TEXT: Begin
Values Embedded in Other Values¶
Scenario¶
You have a column of file names that secretly also contain other values like specimen ID and sequencing library.
File Name |
---|
BSID1234_SL1234.bam |
BSID1235_SL1235.bam |
BSID1236_SL1236.bam |
BSID1237_SL1237.bam |
Correct Output¶
BIOSPECIMEN.ID |
SEQUENCING.LIBRARY_NAME |
GENOMIC_FILE.FILE_NAME |
---|---|---|
BSID1234 |
SL1234 |
BSID1234_SL1234.bam |
BSID1235 |
SL1235 |
BSID1235_SL1235.bam |
BSID1236 |
SL1236 |
BSID1236_SL1236.bam |
BSID1237 |
SL1237 |
BSID1237_SL1237.bam |
Solution with Regular Expressions¶
operations = [
keep_map(
in_col="File Name",
out_col=CONCEPT.GENOMIC_FILE.FILE_NAME
),
value_map(
in_col="File Name",
out_col=CONCEPT.BIOSPECIMEN.ID,
m=r'^([^_]+).+$'
),
value_map(
in_col="File Name",
out_col=CONCEPT.SEQUENCING.LIBRARY_NAME,
m=r'^[^_]+_(.+)$'
)
TEXT: End
PROBLEMS TO WORK ON:
A: According to the text on embedded values, what other values do the file names secretly contain?
B: Write what comes next in the text on embedded values, starting right after its last line.
You won't need the listing for any of this.
DATASET EXTRACT: Begin
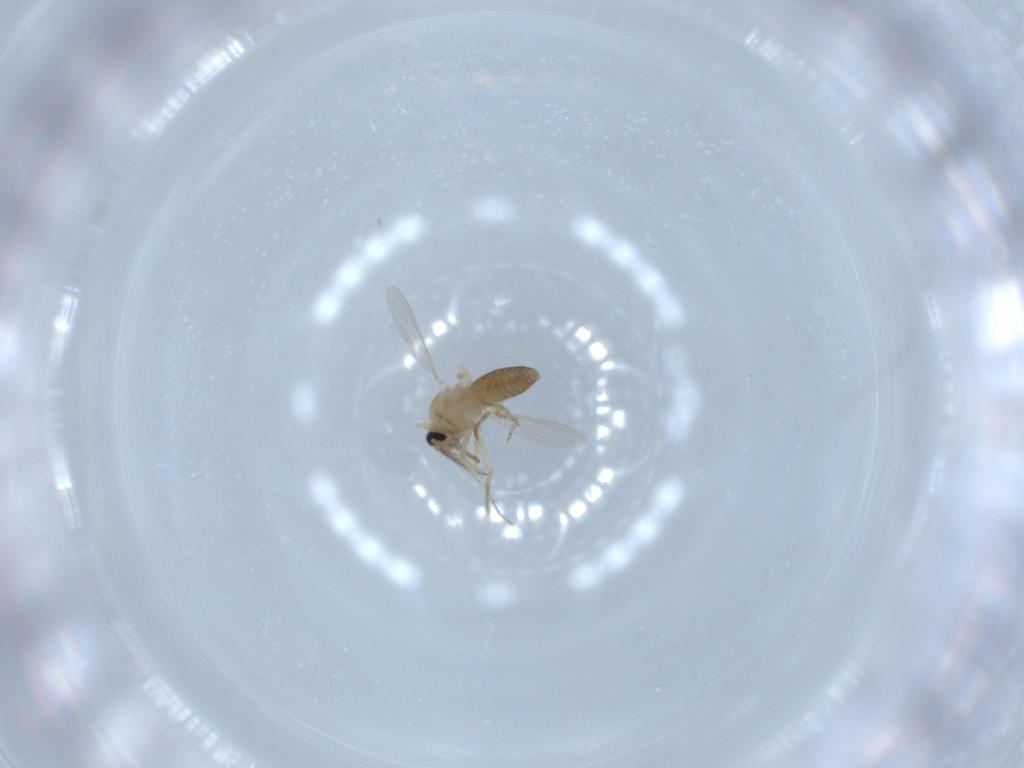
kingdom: Animalia
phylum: Arthropoda
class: Insecta
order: Diptera
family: Ceratopogonidae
DATASET EXTRACT: End
RESPONSES FOR EACH TASK:
A: Specimen ID and sequencing library.

B:
]
Solution with Functions¶
operations = [
keep_map(
in_col="File Name",
out_col=CONCEPT.GENOMIC_FILE.FILE_NAME
),
value_map(
in_col="File Name",
out_col=CONCEPT.BIOSPECIMEN.ID,
m=lambda x: x.split('_')[0]
),
value_map(
in_col="File Name",
out_col=CONCEPT.SEQUENCING.LIBRARY_NAME,
m=lambda x: x.split('_')[1].split('.')[0]
)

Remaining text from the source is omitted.